Perhaps the loudest and most credible of the bold prognosticators is Wharton School economics professor Jeremy Siegel, who’s predicting 15,000 — maybe even 17,000 — by the end of next year.

Siegel told Barron’s in a February cover story that he bases his calculations on 141 years of stock cycles and on the fact that earnings grew at double-digit rates through 2011 and have stayed strong so far this year.

The market, he told the magazine, is due for a dramatic upswing. By late 2013, the odds are two out of three for a Dow 15,000 and 50-50 for 17,000.

A few months farther into 2012, fewer experts are scoffing at projections like Siegel’s.

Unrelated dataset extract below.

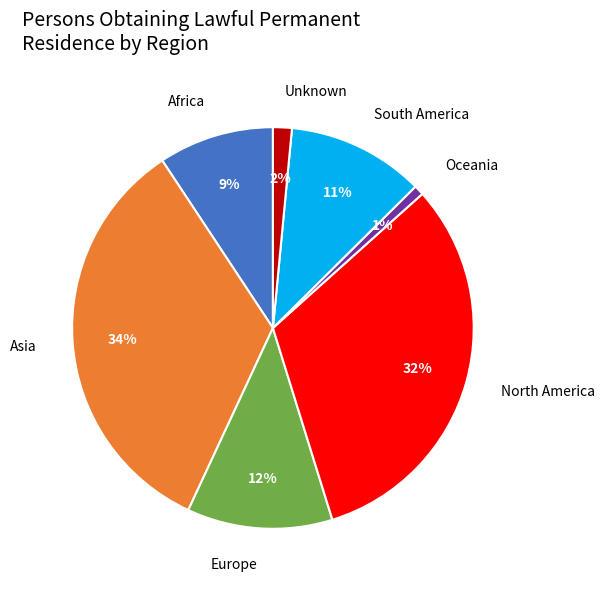

To the nearest percent, what is the difference between the North America and Africa slice percentages?

23%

“While Dow 15,000 and 17,000 may sound like dramatic targets,” Barron’s reports, “from at least two perspectives — earnings and inflation — they are actually rather modest objectives.”

Siegel, meantime, is standing firm on his forecast, defending it again just the other day in an interview with CNBC.

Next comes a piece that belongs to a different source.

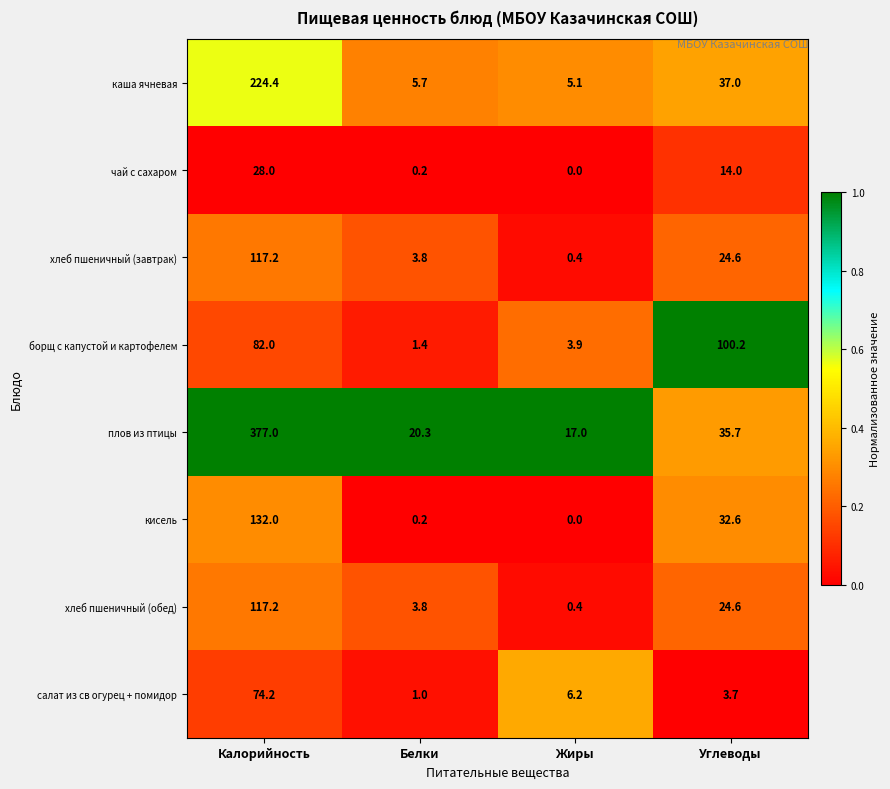

What value does the борщ с капустой и картофелем series have at Углеводы?

100.2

“Even before Apple (which stunned Wall Street with an earnings report that far exceeded expectations) … earnings are up 10 percent year-over-year. Expectations were all down to 2 percent.”

Siegel’s not alone on that one.

Mike Holland, founder of New York-based Holland & Co., says in a Bloomberg Businessweek article that while many market observers are focusing on Apple, they’re missing the broadest market advances since at least 1990.

“Companies have done extremely well, and yet the valuations have gone down because of all of the headlines,” he tells Bloomberg.

The Bloomberg article also notes that 458 of the 479 stocks that have been in the S&P 500 since March 2009 have gone up.

By anybody’s math, sooner or later that’s going to add up to 15,000.